**WHAT YOU ARE ASKED TO DO**
Return the data unchanged from the line containing "name: Canticum Isaiae-per;" through the last line of the data, with both of those lines included.

↓

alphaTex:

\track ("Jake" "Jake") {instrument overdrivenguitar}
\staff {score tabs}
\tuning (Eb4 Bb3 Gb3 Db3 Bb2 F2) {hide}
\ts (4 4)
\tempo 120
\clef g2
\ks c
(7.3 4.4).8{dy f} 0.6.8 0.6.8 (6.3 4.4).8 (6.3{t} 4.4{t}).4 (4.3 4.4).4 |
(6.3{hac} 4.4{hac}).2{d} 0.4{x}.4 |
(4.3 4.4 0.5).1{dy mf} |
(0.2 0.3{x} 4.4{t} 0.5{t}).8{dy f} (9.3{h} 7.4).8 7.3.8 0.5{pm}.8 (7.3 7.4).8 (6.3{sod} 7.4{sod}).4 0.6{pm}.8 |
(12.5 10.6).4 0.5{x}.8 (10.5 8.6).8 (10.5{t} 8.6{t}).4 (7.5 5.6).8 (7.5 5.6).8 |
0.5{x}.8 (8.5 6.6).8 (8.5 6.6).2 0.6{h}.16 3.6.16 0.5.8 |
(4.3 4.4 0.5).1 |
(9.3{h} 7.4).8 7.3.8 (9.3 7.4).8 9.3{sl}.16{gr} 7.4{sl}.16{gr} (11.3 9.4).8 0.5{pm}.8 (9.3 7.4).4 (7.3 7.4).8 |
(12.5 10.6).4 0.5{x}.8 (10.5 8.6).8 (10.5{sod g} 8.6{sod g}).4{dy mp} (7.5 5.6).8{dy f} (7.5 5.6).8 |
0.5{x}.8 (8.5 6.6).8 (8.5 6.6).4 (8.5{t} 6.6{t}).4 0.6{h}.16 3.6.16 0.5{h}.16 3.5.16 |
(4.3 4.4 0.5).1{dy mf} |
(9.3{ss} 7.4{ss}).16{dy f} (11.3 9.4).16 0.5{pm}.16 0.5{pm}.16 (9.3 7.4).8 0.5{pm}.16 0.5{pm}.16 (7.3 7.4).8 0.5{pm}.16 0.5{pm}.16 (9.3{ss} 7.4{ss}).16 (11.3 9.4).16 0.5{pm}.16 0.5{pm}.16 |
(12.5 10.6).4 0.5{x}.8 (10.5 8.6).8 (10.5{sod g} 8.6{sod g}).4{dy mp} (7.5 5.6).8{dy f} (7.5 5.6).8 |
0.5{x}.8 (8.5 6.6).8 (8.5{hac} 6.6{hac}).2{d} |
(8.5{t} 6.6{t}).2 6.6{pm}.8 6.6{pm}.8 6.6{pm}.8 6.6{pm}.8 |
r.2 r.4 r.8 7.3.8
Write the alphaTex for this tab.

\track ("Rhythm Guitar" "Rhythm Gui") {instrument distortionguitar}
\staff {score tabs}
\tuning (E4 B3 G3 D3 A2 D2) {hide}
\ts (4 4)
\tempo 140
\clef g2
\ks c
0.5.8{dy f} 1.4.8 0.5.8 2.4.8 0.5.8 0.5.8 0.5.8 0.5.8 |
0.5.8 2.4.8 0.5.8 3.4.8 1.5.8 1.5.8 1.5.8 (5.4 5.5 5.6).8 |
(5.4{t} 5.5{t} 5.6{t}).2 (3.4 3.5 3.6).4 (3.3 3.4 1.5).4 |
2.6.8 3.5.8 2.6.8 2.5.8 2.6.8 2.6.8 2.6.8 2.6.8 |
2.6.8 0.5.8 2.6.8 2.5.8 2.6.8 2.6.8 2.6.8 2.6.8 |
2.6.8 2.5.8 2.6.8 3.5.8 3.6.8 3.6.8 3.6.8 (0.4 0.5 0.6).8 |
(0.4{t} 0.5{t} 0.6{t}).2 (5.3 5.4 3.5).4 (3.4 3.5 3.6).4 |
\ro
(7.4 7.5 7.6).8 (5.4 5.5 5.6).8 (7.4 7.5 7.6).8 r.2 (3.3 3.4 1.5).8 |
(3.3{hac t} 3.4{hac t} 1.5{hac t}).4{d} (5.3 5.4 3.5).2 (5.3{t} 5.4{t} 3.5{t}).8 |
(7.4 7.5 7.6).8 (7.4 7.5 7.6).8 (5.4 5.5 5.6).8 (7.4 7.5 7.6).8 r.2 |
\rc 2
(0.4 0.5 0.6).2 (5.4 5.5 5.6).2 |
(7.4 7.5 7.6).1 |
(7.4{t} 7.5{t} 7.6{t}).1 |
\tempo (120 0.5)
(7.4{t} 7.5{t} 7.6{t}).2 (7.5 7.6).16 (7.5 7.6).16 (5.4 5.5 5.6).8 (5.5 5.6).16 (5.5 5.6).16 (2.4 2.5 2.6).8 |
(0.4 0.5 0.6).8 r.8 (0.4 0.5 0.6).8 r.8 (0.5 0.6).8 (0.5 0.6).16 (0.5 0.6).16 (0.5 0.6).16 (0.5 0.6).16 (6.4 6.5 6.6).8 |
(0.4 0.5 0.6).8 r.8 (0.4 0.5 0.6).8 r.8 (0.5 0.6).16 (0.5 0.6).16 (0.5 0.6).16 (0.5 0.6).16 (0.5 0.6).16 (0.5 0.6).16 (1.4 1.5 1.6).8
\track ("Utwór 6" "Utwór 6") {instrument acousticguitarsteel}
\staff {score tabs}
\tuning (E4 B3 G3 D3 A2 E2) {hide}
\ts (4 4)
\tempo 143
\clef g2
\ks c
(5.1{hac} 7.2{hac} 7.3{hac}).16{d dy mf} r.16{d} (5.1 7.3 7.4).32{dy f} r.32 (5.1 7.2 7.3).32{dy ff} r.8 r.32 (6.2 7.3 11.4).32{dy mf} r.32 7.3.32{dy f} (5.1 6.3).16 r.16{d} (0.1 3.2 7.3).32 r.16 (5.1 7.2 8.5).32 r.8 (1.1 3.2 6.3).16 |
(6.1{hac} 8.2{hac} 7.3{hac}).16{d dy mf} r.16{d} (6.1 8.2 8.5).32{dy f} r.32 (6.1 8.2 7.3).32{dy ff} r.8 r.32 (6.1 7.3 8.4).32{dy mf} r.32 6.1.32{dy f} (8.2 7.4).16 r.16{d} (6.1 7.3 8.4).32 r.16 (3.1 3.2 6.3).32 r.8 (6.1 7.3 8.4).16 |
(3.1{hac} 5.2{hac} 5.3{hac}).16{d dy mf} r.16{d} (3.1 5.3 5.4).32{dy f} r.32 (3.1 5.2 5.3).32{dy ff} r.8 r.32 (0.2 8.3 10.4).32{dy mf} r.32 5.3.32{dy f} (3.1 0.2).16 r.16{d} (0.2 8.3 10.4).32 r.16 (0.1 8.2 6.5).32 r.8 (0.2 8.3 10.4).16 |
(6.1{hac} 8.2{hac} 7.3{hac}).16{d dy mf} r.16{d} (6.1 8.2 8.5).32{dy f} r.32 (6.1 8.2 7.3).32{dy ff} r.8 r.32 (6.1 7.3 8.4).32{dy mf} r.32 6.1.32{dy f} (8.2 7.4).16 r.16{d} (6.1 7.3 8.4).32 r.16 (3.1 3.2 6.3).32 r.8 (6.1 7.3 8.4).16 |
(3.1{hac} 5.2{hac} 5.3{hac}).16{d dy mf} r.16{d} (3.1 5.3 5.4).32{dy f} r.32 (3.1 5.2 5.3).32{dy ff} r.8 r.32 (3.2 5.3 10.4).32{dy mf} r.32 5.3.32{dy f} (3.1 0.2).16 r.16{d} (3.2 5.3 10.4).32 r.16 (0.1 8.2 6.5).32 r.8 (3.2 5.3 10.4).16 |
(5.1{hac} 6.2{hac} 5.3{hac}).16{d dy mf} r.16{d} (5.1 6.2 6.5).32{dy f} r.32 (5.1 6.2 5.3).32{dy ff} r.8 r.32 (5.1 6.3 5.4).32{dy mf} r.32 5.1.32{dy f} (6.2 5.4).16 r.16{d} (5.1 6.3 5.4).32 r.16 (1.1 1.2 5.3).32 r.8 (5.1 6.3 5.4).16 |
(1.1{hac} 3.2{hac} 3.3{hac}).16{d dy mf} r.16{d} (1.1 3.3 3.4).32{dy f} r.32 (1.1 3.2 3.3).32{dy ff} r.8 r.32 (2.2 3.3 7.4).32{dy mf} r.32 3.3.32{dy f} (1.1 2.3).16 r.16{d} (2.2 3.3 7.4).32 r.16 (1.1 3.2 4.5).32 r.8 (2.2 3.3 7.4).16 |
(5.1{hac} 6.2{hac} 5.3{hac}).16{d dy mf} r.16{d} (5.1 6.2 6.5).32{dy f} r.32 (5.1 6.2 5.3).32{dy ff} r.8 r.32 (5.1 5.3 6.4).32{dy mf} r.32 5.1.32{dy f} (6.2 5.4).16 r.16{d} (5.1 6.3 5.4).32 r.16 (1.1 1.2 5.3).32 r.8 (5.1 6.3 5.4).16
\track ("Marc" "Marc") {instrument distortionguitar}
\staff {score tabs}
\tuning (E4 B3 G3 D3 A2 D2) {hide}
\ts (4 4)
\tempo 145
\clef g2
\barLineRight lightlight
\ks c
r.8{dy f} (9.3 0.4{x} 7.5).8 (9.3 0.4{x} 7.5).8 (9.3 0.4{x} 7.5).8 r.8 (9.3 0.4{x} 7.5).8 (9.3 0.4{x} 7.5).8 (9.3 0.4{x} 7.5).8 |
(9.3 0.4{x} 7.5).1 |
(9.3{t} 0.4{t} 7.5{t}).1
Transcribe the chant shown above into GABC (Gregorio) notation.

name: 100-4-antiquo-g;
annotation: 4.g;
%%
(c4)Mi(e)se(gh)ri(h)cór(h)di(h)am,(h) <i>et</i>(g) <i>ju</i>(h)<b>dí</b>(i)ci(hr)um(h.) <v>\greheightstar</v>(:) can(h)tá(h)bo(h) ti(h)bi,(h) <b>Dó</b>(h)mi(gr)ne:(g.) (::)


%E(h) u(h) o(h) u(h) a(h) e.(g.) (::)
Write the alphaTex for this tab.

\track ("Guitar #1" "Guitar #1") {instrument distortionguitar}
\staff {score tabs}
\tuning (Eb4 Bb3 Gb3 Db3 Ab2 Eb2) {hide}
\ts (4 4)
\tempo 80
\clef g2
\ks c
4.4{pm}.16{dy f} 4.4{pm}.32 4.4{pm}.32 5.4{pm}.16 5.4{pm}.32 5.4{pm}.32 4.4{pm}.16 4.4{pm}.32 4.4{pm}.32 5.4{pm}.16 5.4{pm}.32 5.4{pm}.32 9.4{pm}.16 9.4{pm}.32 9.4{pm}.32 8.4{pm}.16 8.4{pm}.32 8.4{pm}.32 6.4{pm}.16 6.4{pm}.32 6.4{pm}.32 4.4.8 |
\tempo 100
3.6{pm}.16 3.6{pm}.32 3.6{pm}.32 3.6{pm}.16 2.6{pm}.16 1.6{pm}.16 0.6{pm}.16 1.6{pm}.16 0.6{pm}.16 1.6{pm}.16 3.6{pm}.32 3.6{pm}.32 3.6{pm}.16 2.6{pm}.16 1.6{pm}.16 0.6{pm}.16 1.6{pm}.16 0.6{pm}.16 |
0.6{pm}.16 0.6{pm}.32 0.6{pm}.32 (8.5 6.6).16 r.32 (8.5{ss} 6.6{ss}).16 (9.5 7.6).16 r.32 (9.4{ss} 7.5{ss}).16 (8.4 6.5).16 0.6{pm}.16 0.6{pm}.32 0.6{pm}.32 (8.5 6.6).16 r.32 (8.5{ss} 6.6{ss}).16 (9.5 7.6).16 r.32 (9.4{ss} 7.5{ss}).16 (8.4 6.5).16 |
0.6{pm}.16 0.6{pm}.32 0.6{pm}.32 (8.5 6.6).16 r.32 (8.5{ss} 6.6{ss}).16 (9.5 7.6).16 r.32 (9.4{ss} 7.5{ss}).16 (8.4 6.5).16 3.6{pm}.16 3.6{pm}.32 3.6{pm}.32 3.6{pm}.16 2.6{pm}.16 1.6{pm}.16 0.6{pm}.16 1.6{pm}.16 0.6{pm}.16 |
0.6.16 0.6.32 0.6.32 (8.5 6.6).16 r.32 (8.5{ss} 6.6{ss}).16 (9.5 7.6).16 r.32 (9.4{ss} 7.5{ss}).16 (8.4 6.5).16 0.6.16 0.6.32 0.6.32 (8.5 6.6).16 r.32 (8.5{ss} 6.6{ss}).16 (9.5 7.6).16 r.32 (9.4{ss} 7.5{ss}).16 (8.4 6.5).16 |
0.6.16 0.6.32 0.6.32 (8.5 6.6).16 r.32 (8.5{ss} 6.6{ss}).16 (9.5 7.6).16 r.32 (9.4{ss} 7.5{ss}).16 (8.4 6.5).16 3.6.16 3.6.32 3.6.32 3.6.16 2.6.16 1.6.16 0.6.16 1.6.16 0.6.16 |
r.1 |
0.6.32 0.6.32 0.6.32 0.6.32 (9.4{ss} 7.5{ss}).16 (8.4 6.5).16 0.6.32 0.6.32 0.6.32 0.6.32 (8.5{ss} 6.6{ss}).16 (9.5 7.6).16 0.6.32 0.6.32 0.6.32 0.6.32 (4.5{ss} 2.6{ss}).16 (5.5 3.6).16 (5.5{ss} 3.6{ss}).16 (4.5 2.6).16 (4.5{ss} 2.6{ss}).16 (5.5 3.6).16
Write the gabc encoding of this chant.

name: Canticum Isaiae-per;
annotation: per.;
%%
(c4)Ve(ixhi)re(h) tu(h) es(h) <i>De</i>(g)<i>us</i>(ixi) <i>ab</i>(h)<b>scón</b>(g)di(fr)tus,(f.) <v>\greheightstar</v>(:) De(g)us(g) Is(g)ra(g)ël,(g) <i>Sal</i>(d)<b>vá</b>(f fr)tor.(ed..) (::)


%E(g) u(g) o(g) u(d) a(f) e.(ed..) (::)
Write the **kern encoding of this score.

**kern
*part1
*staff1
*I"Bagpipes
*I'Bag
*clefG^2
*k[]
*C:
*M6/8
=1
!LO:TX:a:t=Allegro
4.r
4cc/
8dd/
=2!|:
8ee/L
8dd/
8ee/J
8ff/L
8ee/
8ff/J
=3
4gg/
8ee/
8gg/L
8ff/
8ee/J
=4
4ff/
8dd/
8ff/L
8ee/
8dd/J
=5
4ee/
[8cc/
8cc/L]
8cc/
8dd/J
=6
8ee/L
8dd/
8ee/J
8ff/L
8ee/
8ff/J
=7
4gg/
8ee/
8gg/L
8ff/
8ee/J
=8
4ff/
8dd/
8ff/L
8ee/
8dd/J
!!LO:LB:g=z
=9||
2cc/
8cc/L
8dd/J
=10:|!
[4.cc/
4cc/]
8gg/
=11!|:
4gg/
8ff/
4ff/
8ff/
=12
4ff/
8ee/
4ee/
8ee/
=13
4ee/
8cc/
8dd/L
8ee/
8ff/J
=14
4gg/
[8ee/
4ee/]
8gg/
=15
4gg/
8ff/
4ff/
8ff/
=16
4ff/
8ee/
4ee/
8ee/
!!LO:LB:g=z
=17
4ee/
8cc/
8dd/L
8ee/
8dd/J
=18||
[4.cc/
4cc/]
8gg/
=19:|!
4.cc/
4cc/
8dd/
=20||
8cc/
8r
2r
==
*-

↑

**FINAL RESULT**
name: Canticum Isaiae-per;
annotation: per.;
%%
(c4)Ve(ixhi)re(h) tu(h) es(h) <i>De</i>(g)<i>us</i>(ixi) <i>ab</i>(h)<b>scón</b>(g)di(fr)tus,(f.) <v>\greheightstar</v>(:) De(g)us(g) Is(g)ra(g)ël,(g) <i>Sal</i>(d)<b>vá</b>(f fr)tor.(ed..) (::)


%E(g) u(g) o(g) u(d) a(f) e.(ed..) (::)
Write the **kern encoding of this score.

**kern
*part1
*staff1
*I"Bagpipes
*I'Bag
*clefG^2
*k[]
*C:
*M6/8
=1
!LO:TX:a:t=Allegro
4.r
4cc/
8dd/
=2!|:
8ee/L
8dd/
8ee/J
8ff/L
8ee/
8ff/J
=3
4gg/
8ee/
8gg/L
8ff/
8ee/J
=4
4ff/
8dd/
8ff/L
8ee/
8dd/J
=5
4ee/
[8cc/
8cc/L]
8cc/
8dd/J
=6
8ee/L
8dd/
8ee/J
8ff/L
8ee/
8ff/J
=7
4gg/
8ee/
8gg/L
8ff/
8ee/J
=8
4ff/
8dd/
8ff/L
8ee/
8dd/J
!!LO:LB:g=z
=9||
2cc/
8cc/L
8dd/J
=10:|!
[4.cc/
4cc/]
8gg/
=11!|:
4gg/
8ff/
4ff/
8ff/
=12
4ff/
8ee/
4ee/
8ee/
=13
4ee/
8cc/
8dd/L
8ee/
8ff/J
=14
4gg/
[8ee/
4ee/]
8gg/
=15
4gg/
8ff/
4ff/
8ff/
=16
4ff/
8ee/
4ee/
8ee/
!!LO:LB:g=z
=17
4ee/
8cc/
8dd/L
8ee/
8dd/J
=18||
[4.cc/
4cc/]
8gg/
=19:|!
4.cc/
4cc/
8dd/
=20||
8cc/
8r
2r
==
*-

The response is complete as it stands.